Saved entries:
========================
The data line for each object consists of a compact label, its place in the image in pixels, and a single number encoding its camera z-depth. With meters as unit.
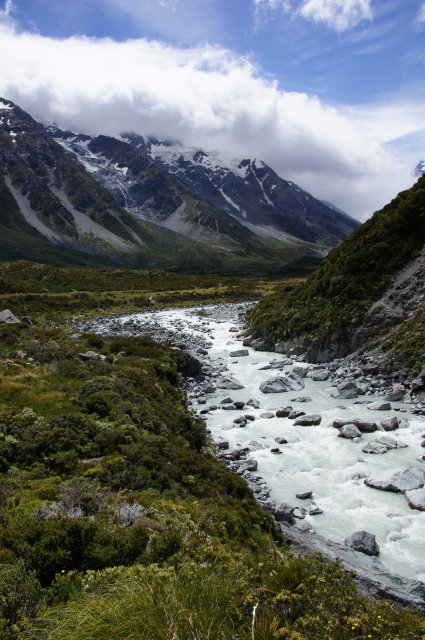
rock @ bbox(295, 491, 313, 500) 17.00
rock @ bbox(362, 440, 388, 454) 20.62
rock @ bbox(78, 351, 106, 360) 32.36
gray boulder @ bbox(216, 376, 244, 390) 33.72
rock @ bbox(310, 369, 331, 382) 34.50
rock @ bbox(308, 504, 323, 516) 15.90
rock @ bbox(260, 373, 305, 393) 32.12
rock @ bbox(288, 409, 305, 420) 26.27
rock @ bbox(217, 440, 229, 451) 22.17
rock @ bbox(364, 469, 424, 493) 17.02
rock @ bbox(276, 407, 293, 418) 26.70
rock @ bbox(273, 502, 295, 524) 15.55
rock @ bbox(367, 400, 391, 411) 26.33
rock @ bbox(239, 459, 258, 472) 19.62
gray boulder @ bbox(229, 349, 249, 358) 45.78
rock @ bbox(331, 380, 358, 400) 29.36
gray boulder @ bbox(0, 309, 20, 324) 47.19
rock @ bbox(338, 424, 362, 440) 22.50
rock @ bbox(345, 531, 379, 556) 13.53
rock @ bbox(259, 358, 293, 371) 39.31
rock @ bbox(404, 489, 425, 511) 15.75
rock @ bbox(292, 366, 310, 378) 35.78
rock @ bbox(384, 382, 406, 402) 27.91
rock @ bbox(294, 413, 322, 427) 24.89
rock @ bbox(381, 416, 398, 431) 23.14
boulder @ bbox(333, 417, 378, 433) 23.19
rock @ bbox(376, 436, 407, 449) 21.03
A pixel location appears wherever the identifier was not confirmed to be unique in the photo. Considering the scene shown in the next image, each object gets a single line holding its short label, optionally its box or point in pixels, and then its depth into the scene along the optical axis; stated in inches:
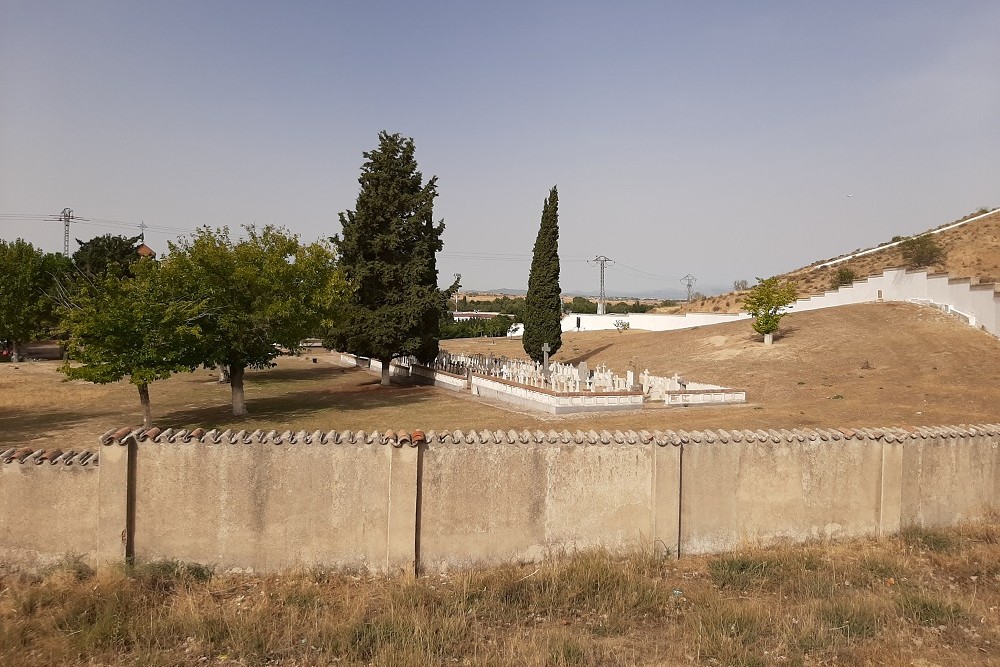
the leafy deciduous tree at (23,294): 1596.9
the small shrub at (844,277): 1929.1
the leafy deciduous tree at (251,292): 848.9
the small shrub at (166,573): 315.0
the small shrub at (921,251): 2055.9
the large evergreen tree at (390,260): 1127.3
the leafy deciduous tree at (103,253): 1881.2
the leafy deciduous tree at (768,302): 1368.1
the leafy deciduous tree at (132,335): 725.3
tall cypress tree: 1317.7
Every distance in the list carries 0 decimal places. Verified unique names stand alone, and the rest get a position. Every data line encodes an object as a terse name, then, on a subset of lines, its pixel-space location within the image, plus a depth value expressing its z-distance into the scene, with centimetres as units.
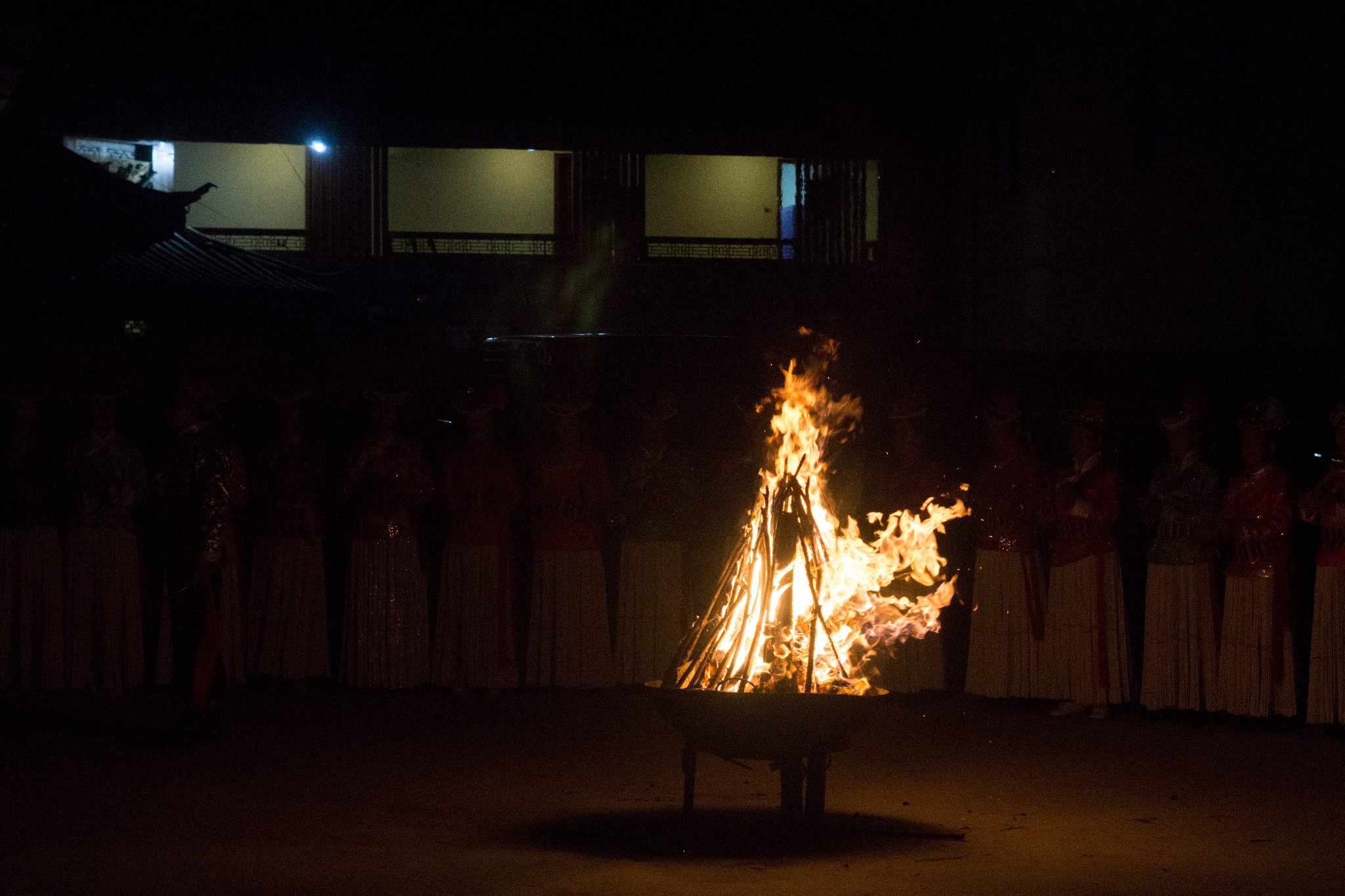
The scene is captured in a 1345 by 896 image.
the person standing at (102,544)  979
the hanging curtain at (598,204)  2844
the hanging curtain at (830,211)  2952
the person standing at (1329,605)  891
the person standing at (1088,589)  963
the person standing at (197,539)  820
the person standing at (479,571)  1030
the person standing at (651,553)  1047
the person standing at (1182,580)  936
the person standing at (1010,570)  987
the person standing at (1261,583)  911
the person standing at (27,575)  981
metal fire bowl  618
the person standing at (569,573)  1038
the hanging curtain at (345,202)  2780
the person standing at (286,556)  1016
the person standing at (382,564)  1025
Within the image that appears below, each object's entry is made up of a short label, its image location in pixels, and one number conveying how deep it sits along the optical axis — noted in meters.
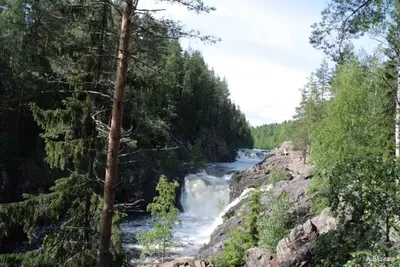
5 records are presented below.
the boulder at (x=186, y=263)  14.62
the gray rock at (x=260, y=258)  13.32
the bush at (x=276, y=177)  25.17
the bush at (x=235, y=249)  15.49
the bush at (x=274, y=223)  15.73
========================
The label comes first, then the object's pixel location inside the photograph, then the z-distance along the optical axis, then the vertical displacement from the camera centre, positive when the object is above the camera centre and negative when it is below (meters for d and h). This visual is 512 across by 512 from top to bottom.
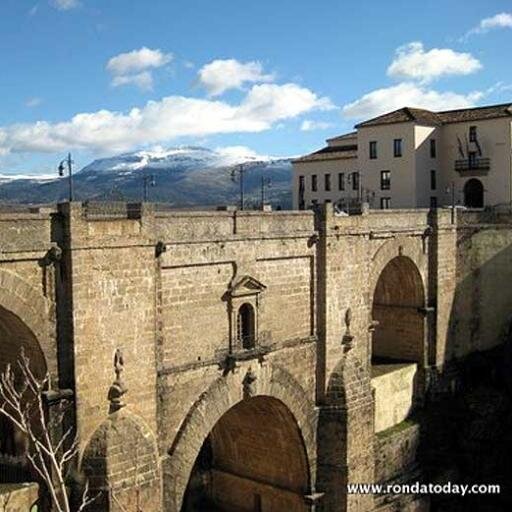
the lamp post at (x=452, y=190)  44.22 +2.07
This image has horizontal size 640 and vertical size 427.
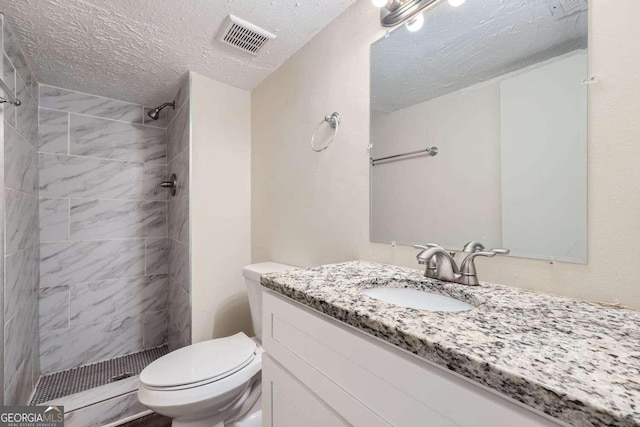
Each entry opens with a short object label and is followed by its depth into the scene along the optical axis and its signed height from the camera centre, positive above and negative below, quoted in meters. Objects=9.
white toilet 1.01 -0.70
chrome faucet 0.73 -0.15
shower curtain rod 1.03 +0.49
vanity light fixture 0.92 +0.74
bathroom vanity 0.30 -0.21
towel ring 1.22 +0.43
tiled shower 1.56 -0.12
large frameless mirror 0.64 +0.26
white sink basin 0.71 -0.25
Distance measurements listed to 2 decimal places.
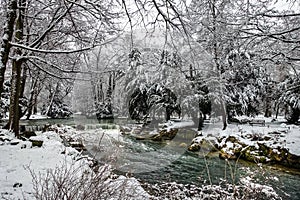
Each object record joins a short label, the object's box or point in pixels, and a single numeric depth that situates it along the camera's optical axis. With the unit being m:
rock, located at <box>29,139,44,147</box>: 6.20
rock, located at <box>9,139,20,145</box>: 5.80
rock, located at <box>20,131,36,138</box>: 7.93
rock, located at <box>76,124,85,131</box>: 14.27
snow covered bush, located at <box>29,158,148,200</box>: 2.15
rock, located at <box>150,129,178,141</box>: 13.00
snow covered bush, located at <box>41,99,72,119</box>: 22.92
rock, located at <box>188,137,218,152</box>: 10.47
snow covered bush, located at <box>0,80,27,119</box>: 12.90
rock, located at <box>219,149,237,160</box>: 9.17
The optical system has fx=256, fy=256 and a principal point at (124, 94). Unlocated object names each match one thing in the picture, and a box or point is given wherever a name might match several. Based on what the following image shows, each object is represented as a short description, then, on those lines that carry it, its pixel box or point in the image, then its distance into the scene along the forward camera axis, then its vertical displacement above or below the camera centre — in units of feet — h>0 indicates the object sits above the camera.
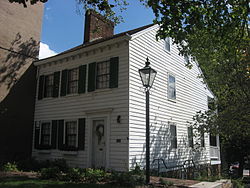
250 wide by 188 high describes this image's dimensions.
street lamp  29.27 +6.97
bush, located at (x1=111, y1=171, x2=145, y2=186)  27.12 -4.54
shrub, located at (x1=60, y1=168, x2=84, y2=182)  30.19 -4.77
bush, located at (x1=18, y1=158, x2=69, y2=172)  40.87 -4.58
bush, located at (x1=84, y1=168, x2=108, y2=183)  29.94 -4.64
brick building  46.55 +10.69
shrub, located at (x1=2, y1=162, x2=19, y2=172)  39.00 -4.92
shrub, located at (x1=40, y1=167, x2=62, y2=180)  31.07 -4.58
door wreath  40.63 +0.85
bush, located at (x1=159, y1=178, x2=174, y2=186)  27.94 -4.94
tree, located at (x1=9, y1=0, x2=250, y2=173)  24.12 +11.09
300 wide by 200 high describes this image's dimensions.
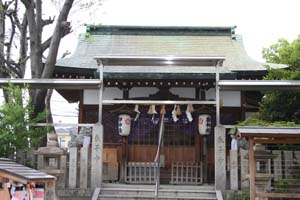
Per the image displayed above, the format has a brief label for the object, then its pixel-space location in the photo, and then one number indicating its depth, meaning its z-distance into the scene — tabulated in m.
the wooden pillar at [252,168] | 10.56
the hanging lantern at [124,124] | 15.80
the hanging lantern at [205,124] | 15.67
========================
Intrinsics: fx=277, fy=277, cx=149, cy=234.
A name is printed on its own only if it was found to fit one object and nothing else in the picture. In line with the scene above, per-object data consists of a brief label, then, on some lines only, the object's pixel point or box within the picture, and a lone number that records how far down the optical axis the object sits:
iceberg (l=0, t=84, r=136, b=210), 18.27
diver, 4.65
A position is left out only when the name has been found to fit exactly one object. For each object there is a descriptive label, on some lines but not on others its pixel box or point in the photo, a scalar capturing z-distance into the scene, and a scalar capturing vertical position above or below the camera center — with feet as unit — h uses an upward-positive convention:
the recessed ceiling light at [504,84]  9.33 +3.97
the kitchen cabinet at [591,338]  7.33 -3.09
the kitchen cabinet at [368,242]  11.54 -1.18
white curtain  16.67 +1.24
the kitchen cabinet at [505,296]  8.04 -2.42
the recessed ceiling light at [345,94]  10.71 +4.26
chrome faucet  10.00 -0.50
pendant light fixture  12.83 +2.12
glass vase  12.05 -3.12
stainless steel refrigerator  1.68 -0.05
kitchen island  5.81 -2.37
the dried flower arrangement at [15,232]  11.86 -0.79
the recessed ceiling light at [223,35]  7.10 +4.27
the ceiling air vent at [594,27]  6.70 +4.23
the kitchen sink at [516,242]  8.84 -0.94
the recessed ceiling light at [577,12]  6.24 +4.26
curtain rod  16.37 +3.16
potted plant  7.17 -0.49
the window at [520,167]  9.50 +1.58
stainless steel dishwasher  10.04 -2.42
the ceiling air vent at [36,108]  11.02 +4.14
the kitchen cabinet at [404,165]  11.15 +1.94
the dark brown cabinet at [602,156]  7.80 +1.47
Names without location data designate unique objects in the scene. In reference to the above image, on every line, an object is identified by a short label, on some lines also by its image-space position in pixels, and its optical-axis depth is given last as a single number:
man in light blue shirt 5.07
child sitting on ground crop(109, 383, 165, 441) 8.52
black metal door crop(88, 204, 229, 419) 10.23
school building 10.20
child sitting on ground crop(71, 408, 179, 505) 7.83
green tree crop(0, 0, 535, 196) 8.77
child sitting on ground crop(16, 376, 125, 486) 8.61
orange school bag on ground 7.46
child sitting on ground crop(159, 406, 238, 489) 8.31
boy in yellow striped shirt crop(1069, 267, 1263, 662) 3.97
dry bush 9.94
========================
* **REQUIRED ACTION**
Return all lines from the data that include the string "ground".

* **SOLUTION**
child sitting on ground crop(109, 383, 165, 441) 8.52
child sitting on ground crop(71, 408, 179, 505) 7.83
child sitting on ground crop(16, 376, 125, 486) 8.61
orange school bag on ground 7.46
child sitting on ground crop(159, 406, 238, 489) 8.31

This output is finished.